Trump firma nuovi dazi: colpiti Canada, Svizzera e Siria. L’Europa resta al 15%


È stato firmato nella notte l’ordine esecutivo con cui il presidente americano Donald Trump introduce una nuova ondata di dazi su scala globale. Le tariffe entreranno in vigore il prossimo 7 agosto, con una settimana di ritardo rispetto a quanto inizialmente annunciato. La misura prevede imposte doganali che vanno dal 10% al 41%, con l’obiettivo di colpire in modo mirato alcuni Paesi, come la Siria, e confermare invece accordi già in essere con altre nazioni, tra cui l’Unione europea.

Il provvedimento è parte di una strategia commerciale più ampia, che prevede anche la proroga di alcuni dazi già in vigore, come quello con il Messico, e l’introduzione di sanzioni più pesanti contro governi considerati "ostili" o poco collaborativi. È il caso del Canada, punito con un aumento delle tariffe tra il 25% e il 35%, in risposta – secondo la Casa Bianca – all’“inazione e alle ritorsioni di Ottawa”. Stessa sorte per la Svizzera, che si vede applicare una tariffa al 39%, superiore a quella annunciata ad aprile.

Il capitolo europeo appare invece più stabile: l’accordo tra Trump e la presidente della Commissione Europea, Ursula von der Leyen, raggiunto in Scozia, ha retto. I dazi per i prodotti europei resteranno fissati al 15%, nonostante le tensioni interne all’UE e le pressioni di Paesi come Italia e Francia, in particolare sul fronte agroalimentare.

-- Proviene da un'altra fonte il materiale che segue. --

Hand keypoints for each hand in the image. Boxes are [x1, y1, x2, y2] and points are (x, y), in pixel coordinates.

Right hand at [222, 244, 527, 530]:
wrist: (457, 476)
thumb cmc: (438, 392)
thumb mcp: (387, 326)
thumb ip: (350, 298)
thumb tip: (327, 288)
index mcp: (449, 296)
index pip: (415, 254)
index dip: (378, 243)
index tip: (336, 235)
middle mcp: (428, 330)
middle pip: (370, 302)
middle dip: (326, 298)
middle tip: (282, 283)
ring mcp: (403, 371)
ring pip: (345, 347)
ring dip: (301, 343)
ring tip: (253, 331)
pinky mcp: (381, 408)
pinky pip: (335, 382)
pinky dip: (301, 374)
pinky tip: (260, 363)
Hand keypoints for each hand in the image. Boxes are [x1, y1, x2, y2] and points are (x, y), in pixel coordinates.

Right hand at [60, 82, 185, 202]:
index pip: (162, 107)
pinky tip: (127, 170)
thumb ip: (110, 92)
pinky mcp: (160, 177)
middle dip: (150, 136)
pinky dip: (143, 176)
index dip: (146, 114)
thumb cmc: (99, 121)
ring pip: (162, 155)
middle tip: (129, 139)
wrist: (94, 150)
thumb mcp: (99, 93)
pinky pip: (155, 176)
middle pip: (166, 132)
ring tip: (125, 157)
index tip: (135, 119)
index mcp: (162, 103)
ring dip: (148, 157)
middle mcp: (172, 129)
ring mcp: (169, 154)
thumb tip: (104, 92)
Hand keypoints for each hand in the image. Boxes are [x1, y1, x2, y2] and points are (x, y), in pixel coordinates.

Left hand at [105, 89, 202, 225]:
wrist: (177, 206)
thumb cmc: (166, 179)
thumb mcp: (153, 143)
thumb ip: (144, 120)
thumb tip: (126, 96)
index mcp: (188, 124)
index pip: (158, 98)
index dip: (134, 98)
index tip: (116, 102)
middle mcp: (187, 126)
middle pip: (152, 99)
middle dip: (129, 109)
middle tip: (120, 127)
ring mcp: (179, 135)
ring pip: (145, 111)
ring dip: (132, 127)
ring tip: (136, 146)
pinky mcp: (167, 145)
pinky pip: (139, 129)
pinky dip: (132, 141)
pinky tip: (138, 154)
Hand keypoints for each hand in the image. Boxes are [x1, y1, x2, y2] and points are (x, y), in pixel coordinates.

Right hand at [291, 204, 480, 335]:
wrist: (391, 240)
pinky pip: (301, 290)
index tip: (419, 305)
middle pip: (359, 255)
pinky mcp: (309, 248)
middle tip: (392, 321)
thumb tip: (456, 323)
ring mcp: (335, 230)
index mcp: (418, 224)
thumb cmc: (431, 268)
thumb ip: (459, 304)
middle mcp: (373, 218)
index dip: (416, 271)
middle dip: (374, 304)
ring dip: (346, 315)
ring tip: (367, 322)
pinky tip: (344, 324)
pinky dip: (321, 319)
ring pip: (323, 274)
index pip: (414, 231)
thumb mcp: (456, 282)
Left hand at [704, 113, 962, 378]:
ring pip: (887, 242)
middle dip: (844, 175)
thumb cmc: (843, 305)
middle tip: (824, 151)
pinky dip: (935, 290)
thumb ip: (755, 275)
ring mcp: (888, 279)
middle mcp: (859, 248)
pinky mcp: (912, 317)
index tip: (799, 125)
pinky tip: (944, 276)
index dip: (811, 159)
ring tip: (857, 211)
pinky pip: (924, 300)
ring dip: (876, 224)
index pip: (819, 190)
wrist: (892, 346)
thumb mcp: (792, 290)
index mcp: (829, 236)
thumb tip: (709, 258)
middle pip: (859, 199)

La stessa aliquota del 15% è stata confermata anche per il Giappone e per la Corea del Sud, mentre il Regno Unito beneficia di una tariffa più contenuta, al 10%.

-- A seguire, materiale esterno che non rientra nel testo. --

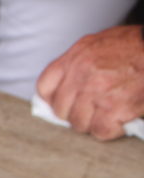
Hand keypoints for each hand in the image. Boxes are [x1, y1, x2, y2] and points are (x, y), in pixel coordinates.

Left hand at [37, 25, 143, 140]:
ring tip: (113, 109)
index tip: (66, 104)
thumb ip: (80, 63)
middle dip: (78, 113)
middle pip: (61, 110)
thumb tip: (64, 87)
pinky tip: (123, 117)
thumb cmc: (139, 47)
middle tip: (98, 108)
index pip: (45, 86)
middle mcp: (82, 73)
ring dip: (96, 122)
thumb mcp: (102, 44)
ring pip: (79, 123)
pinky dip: (113, 129)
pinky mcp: (112, 108)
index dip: (55, 99)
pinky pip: (100, 131)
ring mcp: (96, 91)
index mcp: (77, 55)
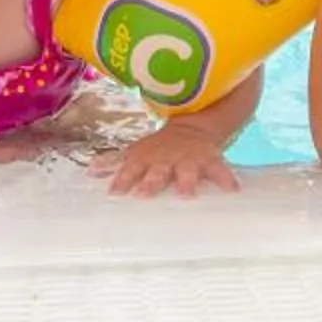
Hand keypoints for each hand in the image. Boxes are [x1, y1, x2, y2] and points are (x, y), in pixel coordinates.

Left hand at [101, 119, 241, 198]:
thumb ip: (114, 163)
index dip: (122, 180)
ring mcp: (188, 160)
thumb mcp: (136, 152)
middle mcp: (166, 159)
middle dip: (151, 182)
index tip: (114, 194)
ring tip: (187, 195)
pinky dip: (226, 179)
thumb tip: (89, 172)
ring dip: (186, 182)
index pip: (131, 169)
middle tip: (144, 194)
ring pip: (187, 171)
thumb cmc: (158, 148)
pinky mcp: (210, 160)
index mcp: (146, 158)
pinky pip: (220, 170)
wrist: (192, 126)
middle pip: (157, 171)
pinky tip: (233, 190)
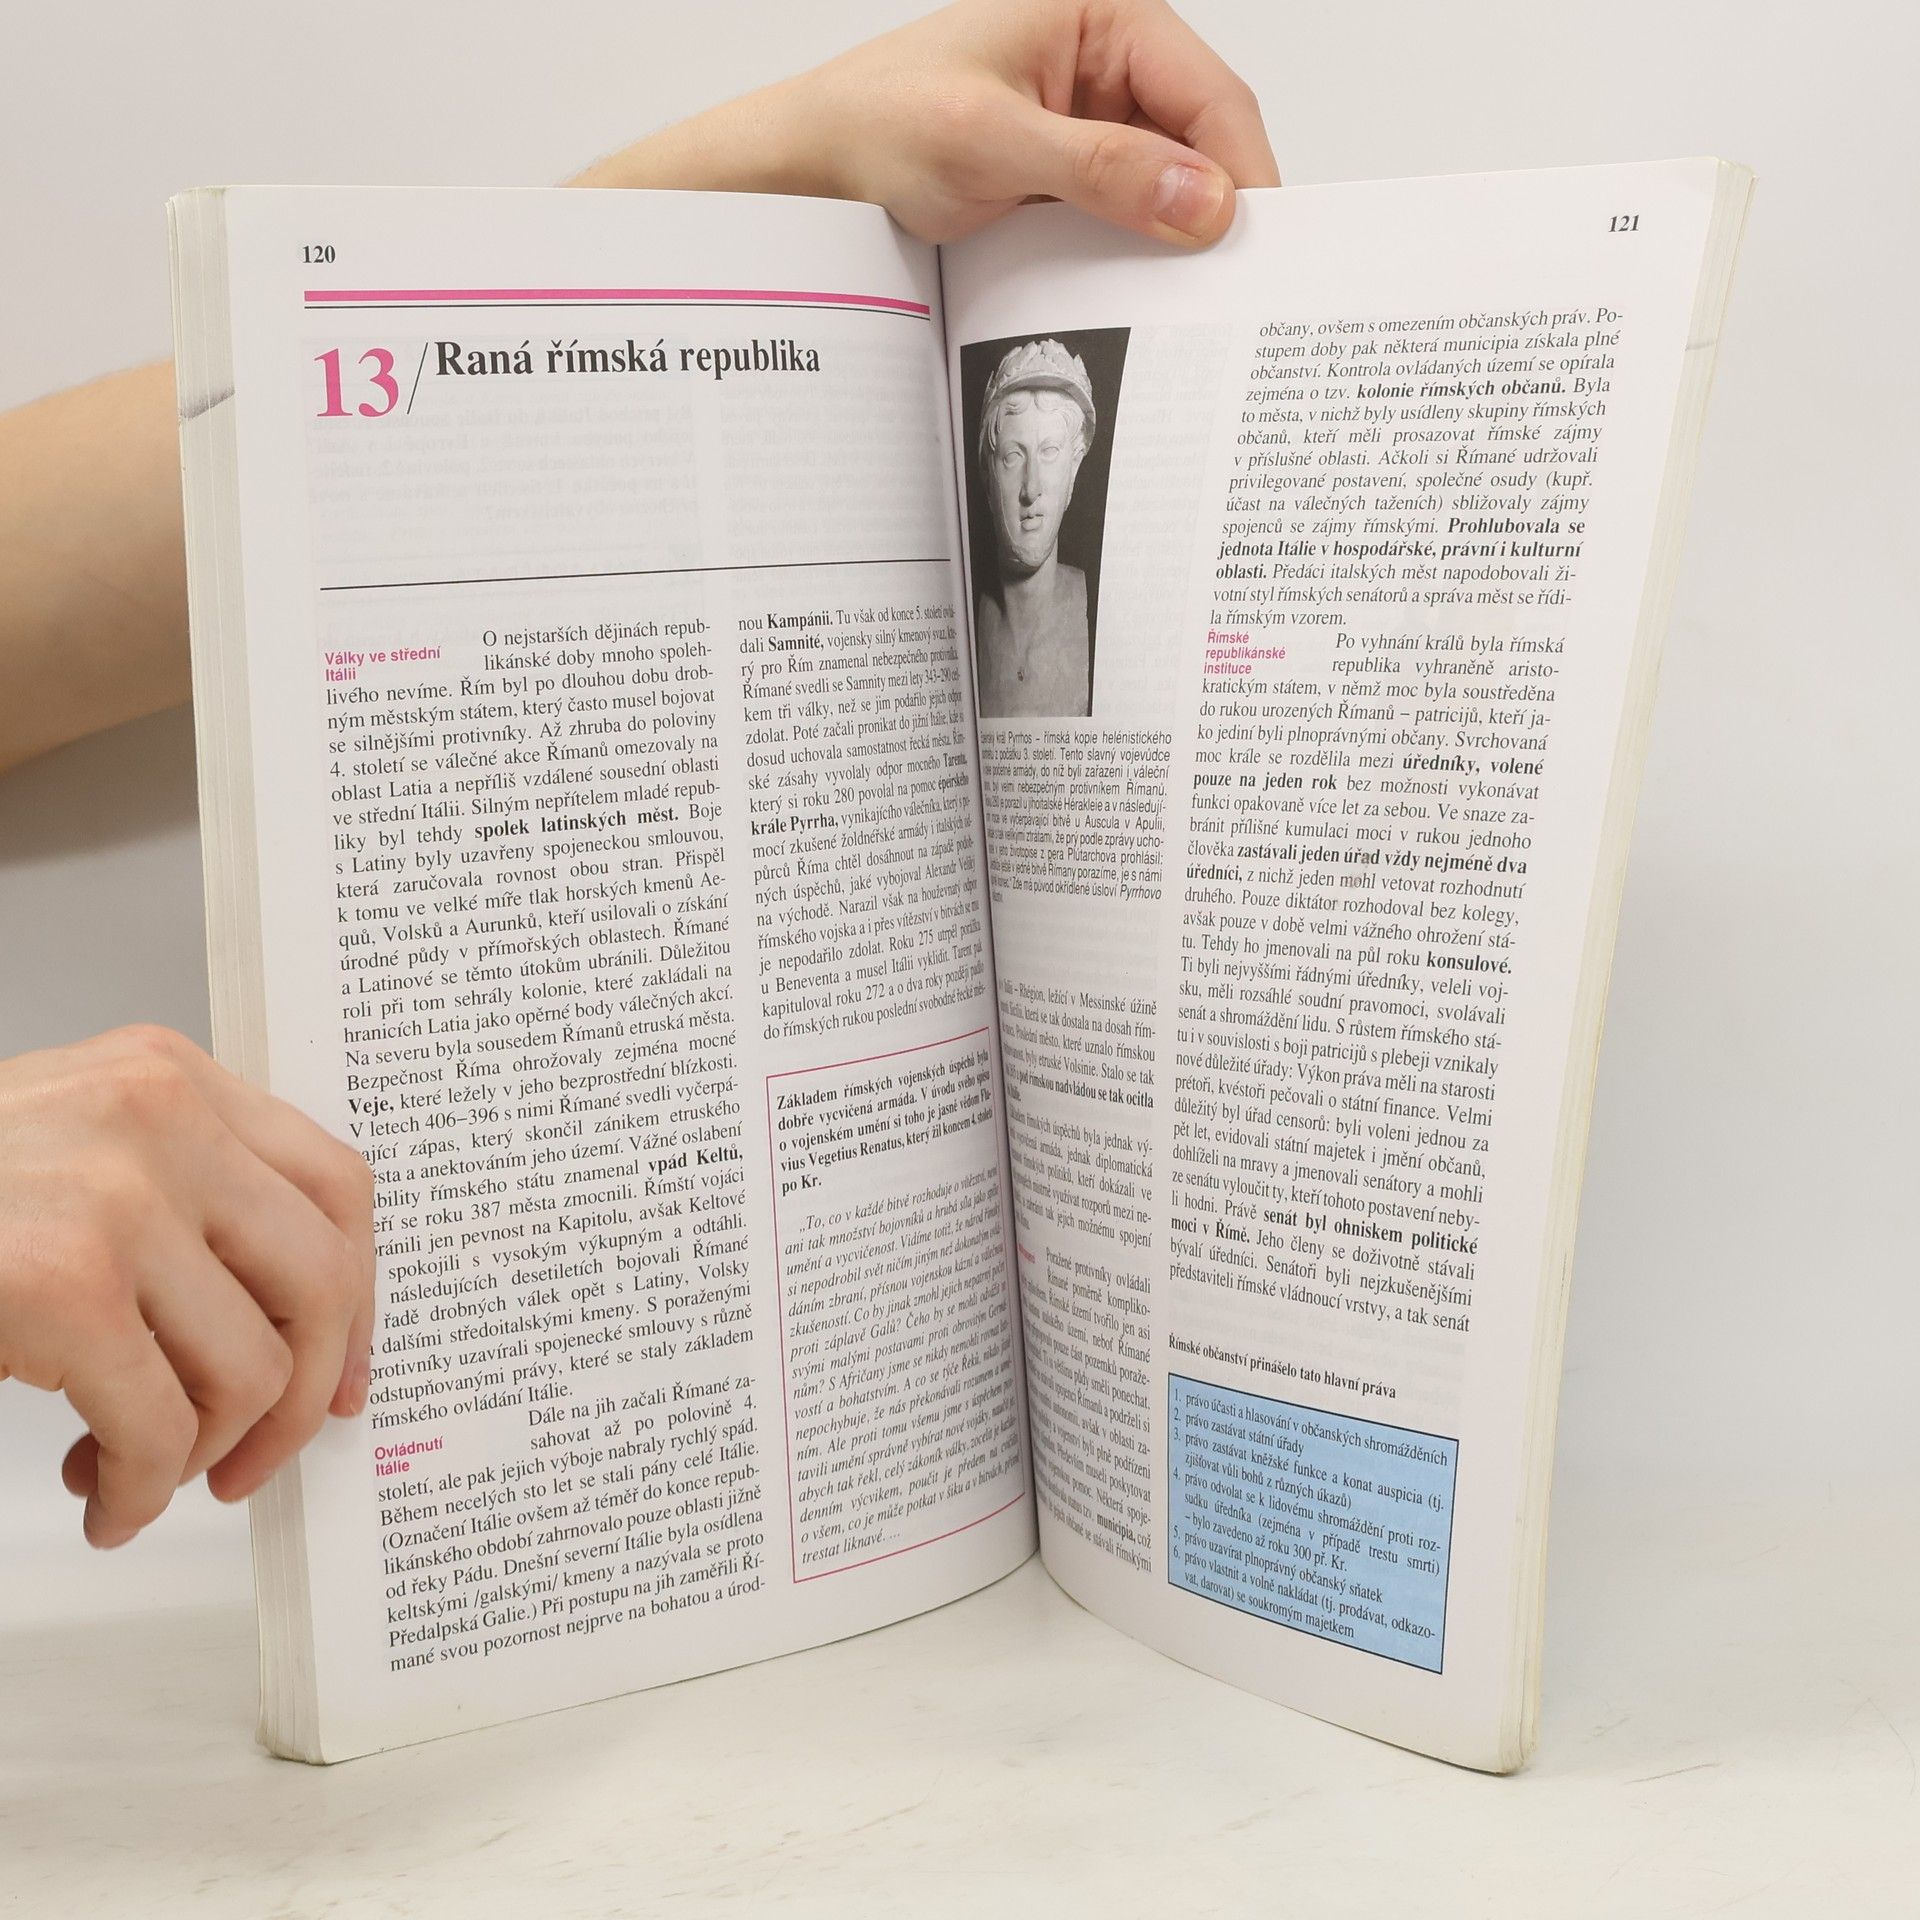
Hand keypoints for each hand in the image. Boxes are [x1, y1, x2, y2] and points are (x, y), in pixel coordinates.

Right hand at [0, 1026, 374, 1547]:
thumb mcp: (79, 1146)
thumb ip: (187, 1197)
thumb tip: (301, 1329)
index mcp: (174, 1076)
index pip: (338, 1187)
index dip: (358, 1300)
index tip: (343, 1377)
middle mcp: (160, 1116)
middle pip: (320, 1280)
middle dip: (299, 1399)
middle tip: (251, 1461)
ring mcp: (115, 1196)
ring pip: (249, 1368)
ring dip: (204, 1454)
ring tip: (142, 1473)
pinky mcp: (61, 1285)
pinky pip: (162, 1426)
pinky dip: (145, 1490)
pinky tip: (106, 1501)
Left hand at [572, 0, 1278, 245]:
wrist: (804, 175)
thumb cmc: (873, 129)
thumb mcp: (990, 145)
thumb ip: (1101, 169)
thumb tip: (1204, 200)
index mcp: (1100, 16)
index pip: (1209, 95)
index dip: (1244, 172)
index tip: (1259, 248)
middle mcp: (1104, 66)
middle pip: (1201, 143)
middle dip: (1218, 211)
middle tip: (1238, 292)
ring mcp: (1087, 128)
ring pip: (1168, 189)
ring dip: (1177, 243)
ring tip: (1194, 305)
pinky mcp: (1066, 182)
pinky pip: (1126, 221)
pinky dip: (1137, 259)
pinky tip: (1140, 299)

Tra i casi più duri figura la Siria, che sarà colpita dal dazio massimo del 41%, e il Brasile, per cui è previsto un supplemento del 40% su specifiche categorie di prodotti, come rappresaglia contro il governo di Luiz Inácio Lula da Silva, accusato da Washington di voler perseguire penalmente l’ex presidente Jair Bolsonaro. La tariffa base per il Brasile resta al 10%, ma alcuni beni saranno soggetti a un carico complessivo del 50%.

Un altro punto chiave del nuovo ordine riguarda le merci "trasbordate": qualunque prodotto che la U.S. Customs and Border Protection ritenga spedito da un Paese terzo per eludere dazi più alti – ad esempio beni cinesi riconfezionati altrove – sarà soggetto automaticamente a una tariffa del 40%.

Nonostante la severità delle misure, Trump ha lasciato aperto uno spiraglio per la diplomazia. In un’intervista rilasciata alla NBC, il presidente ha dichiarato che sarà sempre disposto a rivedere i dazi se riceverà “offerte convincenti”, ribadendo la disponibilità a trattare anche con il Canada.

Restano però diversi nodi irrisolti. Tra questi, l’impatto della tariffa del 15% su prodotti simbolo del made in Europe, come vino, champagne, whisky e liquori, per i quali al momento non sono previste esenzioni. La Commissione europea ha promesso di lavorare per ottenere "il numero massimo possibile di deroghe", anche grazie alla pressione diplomatica di Roma e Parigi.

Ancora più delicata la situazione su acciaio e alluminio, attualmente soggetti a una tariffa del 50%, in attesa che venga definito un sistema di quote. Le trattative su questo fronte sembrano tutt’altro che concluse, e le divergenze tra Stati Uniti ed Europa restano profonde. A rischio anche settori strategici come microchip e farmaci, per i quali si attendono specifiche direttive da parte dell’amministrazione americana. Come dichiarato dal segretario al Commercio, Howard Lutnick, "ci sarà ancora molto da negoziare".

Le nuove tariffe doganali sulle merci spedite via nave non potranno essere riviste prima del 5 ottobre 2025, rendendo l’attuale impianto tariffario stabile per almeno i prossimi due mesi.